Root Cause: Deep learning frameworks require specific cuDNN versions that must match your CUDA version.

┌──────────────────────────────────────────────────────────────┐
│  CUDA ↔ cuDNN Compatibility Matrix                          │
├──────────────────────────────────────────────────────────────┤
│                                                              │
│  CUDA Version    →    Compatible cuDNN Versions             │
│  ────────────────────────────────────────────────────────    │
│  CUDA 12.4              cuDNN 9.x                            │
│  CUDA 12.1              cuDNN 8.9+                           │
│  CUDA 11.8              cuDNN 8.6 - 8.9                      │
│  CUDA 11.x              cuDNN 8.x                            │
│                                                              │
│  Framework requirements:                                     │
│  • PyTorch 2.0+:     cuDNN 8.5+                              │
│  • TensorFlow 2.13+: cuDNN 8.6+                              │
│                                                              │
└──────────────────────────────────────────────────────────────┘

Solution 1: Install Compatible cuDNN via apt (Ubuntu)

bash
# Check your CUDA version
nvcc --version

# For CUDA 11.8
sudo apt-get install libcudnn8=8.9.7.*-1+cuda11.8
sudo apt-get install libcudnn8-dev=8.9.7.*-1+cuda11.8

# For CUDA 12.x
sudo apt-get install libcudnn9-cuda-12

Solution 2: Manual Installation

  1. Download cuDNN from NVIDIA's cuDNN page (requires free account)
  2. Choose the version matching your CUDA toolkit
  3. Extract and copy files:
bash
tar -xvf cudnn-linux-x86_64-8.9.7.29_cuda12-archive.tar.xz
cd cudnn-linux-x86_64-8.9.7.29_cuda12-archive

# Copy files to CUDA installation
sudo cp include/cudnn*.h /usr/local/cuda/include
sudo cp lib/libcudnn* /usr/local/cuda/lib64
sudo chmod a+r /usr/local/cuda/include/cudnn*.h /usr/local/cuda/lib64/libcudnn*

Verification:

bash
# Check cuDNN version
cat /usr/include/cudnn_version.h | grep CUDNN_MAJOR -A 2

# Or
cat /usr/local/cuda/include/cudnn_version.h | grep CUDNN_MAJOR -A 2

Solution 3: Multiple cuDNN Versions with Conda

bash
# Create isolated environment
conda create -n myenv python=3.10
conda activate myenv

# Install specific CUDA and cuDNN
conda install -c conda-forge cudatoolkit=11.8 cudnn=8.9.2

Common Error: "Loaded runtime CuDNN library X but source was compiled with Y"

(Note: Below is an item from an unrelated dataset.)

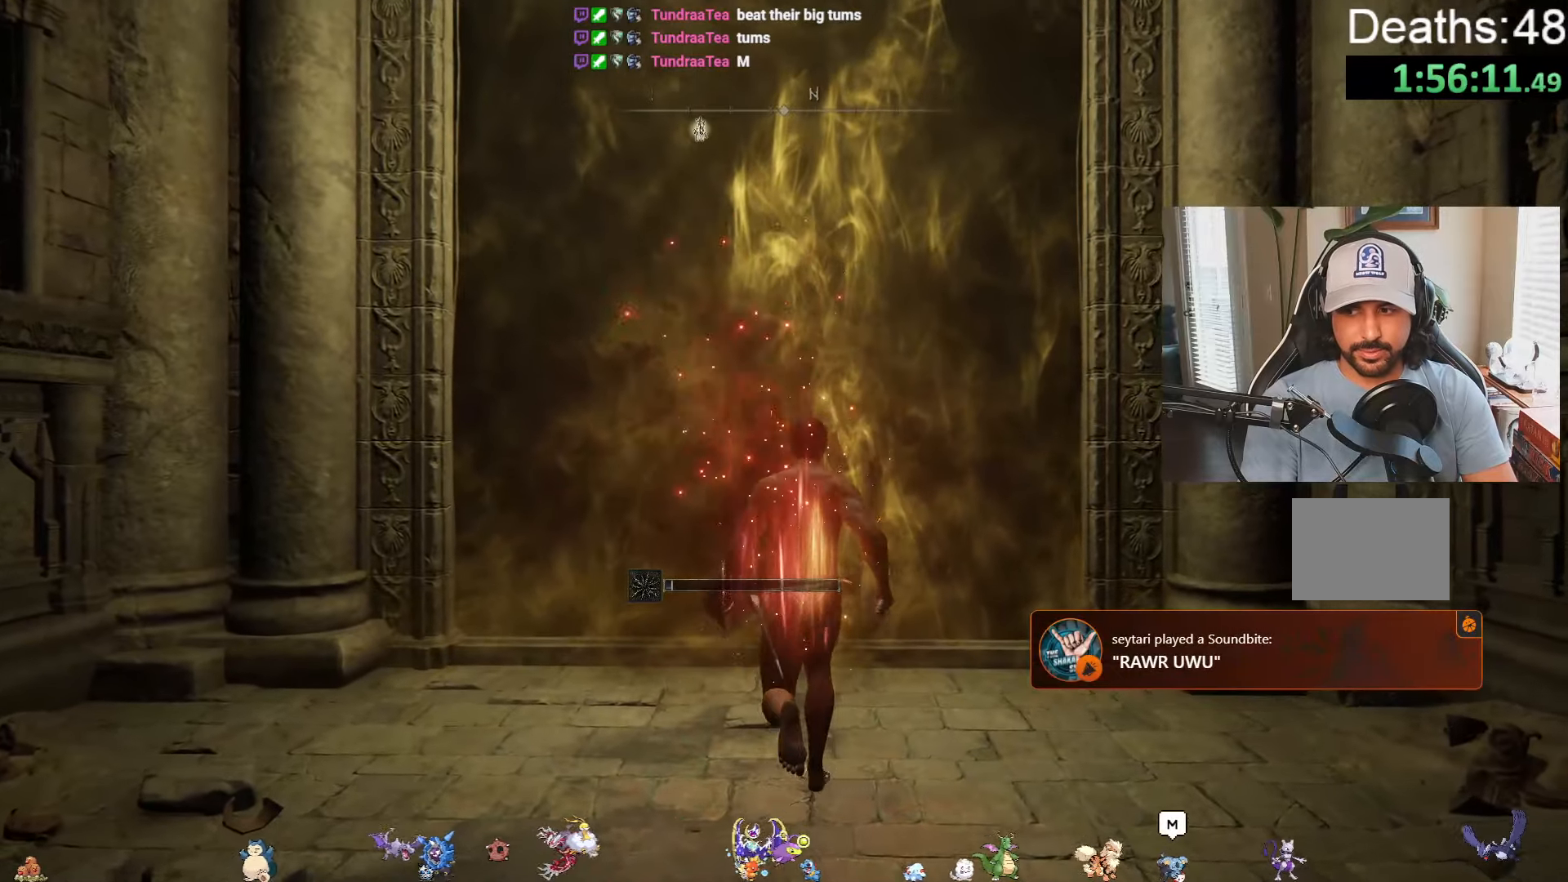
{"buttons": ["Y"], "left_stick": "up", "right_stick": "center", "events": [[434, "Y", "down"]]}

This means your Python package expects a different cuDNN version.

Fix:

bash
# Option 1: Reinstall the package with matching cuDNN
pip uninstall tensorflow-gpu  # or pytorch
pip install tensorflow-gpu==2.15.0  # Version compatible with your cuDNN

# Option 2: Install the expected cuDNN version
sudo apt-get install libcudnn8=X.X.X.*-1+cudaY.Y  # Match the expected version

7. PyTorch CUDA Not Available

Problem: `torch.cuda.is_available()` returns `False`

This is one of the most frustrating issues for deep learning developers.

Diagnosis Steps:

python
import torch
print(torch.__version__)
print(torch.cuda.is_available())
print(torch.version.cuda)  # CUDA version PyTorch was built with

# Try to create a CUDA tensor (provides better error messages)
try:
    torch.zeros(1).cuda()
except Exception as e:
    print(f"Error: {e}")
┌──────────────────────────────────────────────────────────────┐
│  PyTorch CUDA Troubleshooting Decision Tree                  │
├──────────────────────────────────────────────────────────────┤
│                                                              │
│  torch.cuda.is_available() == False                          │
│         │                                                    │
│         ├─→ pip list | grep torch shows "+cpu"?              │
│         │   └─→ YES: Installed CPU-only version              │
│         │       FIX: Reinstall with CUDA support              │
│         │                                                    │
│         ├─→ nvidia-smi fails?                                │
│         │   └─→ YES: Driver problem                          │
│         │       FIX: Install/update NVIDIA driver             │
│         │                                                    │
│         ├─→ torch.version.cuda > nvidia-smi CUDA?            │
│         │   └─→ YES: Driver doesn't support PyTorch CUDA     │
│         │       FIX: Upgrade driver or use older PyTorch      │
│         │                                                    │
│         └─→ CUDA_VISIBLE_DEVICES set incorrectly?            │
│             └─→ YES: GPU hidden from PyTorch                 │
│                 FIX: Unset or correct the variable           │
│                                                              │
└──────────────────────────────────────────────────────────────┘

Common Causes and Solutions:

Cause 1: Installed CPU-only PyTorch

This is the most common issue. The default pip install torch installs CPU-only version.

Solution:

bash
# Uninstall current PyTorch
pip uninstall torch torchvision torchaudio

# Install with CUDA support (check pytorch.org for your CUDA version)
# For CUDA 11.8:
pip3 install torch torchvision torchaudio --index-url https://download.pytorch.org/whl/cu118

# For CUDA 12.1:
pip3 install torch torchvision torchaudio --index-url https://download.pytorch.org/whl/cu121

Cause 2: PyTorch CUDA version doesn't match driver

PyTorch bundles its own CUDA runtime, but your driver must support it.

Solution:

bash
# Check driver version
nvidia-smi  # Look at "Driver Version" and "CUDA Version"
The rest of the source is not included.